I may sum up the argument contained in the three last considerations in this manner, viz. If great multitudes of mankind are grossly sinful, and if every individual, without exception,

is actually a sinner against the law of his Creator; if sinful propensities and inclinations appear even in youngest years, and every child becomes an actual sinner almost so soon as it is capable of moral or immoral actions; we have just reason to conclude, there is some original and universal degeneracy spread over the whole race of men from their birth: For it is not to be supposed that the wisdom, equity and goodness of God would ever have produced such a world, wherein every single creature coming out of their Maker's hands in the original state of innocence and full power to obey, should be thus defiled by their own wilful and chosen disobedience.

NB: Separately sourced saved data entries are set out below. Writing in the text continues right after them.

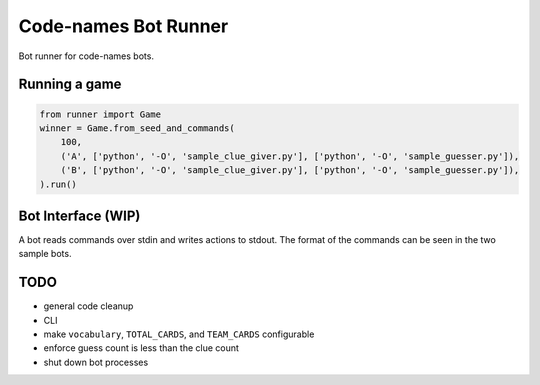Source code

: =====================
Code-names Bot Runner
=====================

Bot runner for code-names bots.

Running a game
==============

.. code-block:: python

   from runner import Game
   winner = Game.from_seed_and_commands(
       100,
       ('A', ['python', '-O', 'sample_clue_giver.py'], ['python', '-O', 'sample_guesser.py']),
       ('B', ['python', '-O', 'sample_clue_giver.py'], ['python', '-O', 'sample_guesser.py']),
   ).run()

Bot Interface (WIP)
===================

A bot reads commands over stdin and writes actions to stdout.
The format of the commands can be seen in the two sample bots.

TODO
====

- general code cleanup
- CLI
- make ``vocabulary``, ``TOTAL_CARDS``, and ``TEAM_CARDS`` configurable
- enforce guess count is less than the clue count
- shut down bot processes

It has been said indeed, in opposition to this argument, that if the first man, even Adam, did fall into sin, though he was made innocent and perfect, then among a million of creatures, every one might sin, though he was made as innocent and as perfect as Adam, and that this is a better account of so universal an apostacy. To which I answer, There is indeed a bare possibility of this event: But the improbability that every creature should fall into sin, is in the proportion of a million to one. And I prove it thus: If a million of creatures were made but in an equal probability to stand or fall; and if all the numbers from one to one million inclusively, were set in a rank, it is plain that it is a million to one that just any single proposed and determined number of all this multitude should fall by sin: Now the total sum is one of these numbers, that is, the last of them, and consequently, in this way of calculation, it is a million to one against the supposition, that the whole number of men should fall. And yet further, if they were all made in a far greater probability of standing than falling, which the justice and goodness of God seem to require, then it is much more than a million to one, that all should sin against their Creator without exception. See therefore the weakness of this objection; though I have read several triumphs, in a few pages, supported only by this argument, which has the proportion of more than a whole million to. one against it. And yet this argument will grow still ten thousand times stronger, if we suppose ten thousand millions to have lived since the creation.

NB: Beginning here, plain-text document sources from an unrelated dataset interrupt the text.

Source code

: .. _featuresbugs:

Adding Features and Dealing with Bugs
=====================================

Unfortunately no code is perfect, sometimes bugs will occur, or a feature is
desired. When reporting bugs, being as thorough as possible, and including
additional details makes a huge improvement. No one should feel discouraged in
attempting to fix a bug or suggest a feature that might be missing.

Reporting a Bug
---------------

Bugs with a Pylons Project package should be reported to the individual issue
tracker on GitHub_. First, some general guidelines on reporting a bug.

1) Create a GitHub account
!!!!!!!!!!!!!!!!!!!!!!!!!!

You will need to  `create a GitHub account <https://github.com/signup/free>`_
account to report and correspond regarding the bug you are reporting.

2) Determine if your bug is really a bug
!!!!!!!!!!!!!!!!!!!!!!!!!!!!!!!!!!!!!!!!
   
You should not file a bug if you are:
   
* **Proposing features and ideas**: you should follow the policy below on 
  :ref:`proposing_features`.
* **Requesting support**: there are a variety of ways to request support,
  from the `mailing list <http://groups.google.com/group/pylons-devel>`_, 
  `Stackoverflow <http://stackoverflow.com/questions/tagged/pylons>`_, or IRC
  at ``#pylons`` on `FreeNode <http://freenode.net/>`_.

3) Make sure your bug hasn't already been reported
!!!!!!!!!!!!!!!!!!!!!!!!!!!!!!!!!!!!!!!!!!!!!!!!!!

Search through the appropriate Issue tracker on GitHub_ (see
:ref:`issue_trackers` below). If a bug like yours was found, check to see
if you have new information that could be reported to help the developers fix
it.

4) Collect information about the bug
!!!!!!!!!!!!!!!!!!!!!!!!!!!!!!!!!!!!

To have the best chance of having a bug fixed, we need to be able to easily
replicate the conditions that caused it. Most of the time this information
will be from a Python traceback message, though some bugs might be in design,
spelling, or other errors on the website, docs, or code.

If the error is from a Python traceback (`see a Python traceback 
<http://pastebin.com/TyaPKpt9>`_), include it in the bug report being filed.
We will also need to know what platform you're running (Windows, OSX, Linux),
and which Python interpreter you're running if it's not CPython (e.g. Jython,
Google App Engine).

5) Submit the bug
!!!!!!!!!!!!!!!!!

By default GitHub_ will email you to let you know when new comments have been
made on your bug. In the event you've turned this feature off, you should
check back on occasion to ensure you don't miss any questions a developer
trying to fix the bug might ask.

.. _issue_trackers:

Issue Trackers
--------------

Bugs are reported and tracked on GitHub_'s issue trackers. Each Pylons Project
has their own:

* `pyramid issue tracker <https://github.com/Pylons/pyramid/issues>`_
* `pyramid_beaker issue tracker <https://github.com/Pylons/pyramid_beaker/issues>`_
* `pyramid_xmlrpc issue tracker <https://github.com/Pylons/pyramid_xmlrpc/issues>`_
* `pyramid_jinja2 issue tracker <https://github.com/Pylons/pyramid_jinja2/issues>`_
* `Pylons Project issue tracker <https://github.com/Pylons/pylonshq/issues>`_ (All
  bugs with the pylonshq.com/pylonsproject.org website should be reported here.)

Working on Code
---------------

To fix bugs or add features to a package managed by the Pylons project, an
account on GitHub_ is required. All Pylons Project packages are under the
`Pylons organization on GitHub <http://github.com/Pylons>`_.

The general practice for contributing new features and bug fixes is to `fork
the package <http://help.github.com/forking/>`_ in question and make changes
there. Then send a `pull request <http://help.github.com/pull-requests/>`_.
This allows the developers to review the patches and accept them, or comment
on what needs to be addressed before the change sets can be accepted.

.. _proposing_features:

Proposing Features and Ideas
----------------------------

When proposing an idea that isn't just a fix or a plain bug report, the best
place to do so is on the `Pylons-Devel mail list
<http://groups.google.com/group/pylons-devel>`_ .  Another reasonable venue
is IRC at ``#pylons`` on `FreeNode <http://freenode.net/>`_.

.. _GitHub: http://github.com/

It has been said again, if the nature of our first parents was not originally corrupt, who committed the first sin, and occasioned the suffering, neither is my nature originally corrupt, who am no ways concerned in the commission of that sin, but only am thereby subjected to suffering. I auswer, But if the sin of our first parent laid him under guilt, tainted and defiled his own nature, both soul and body, and I am derived from him as my spring and head, I may be thus defiled also, receiving a taint both in soul and body, from the first criminal, as I have shewn afterwards.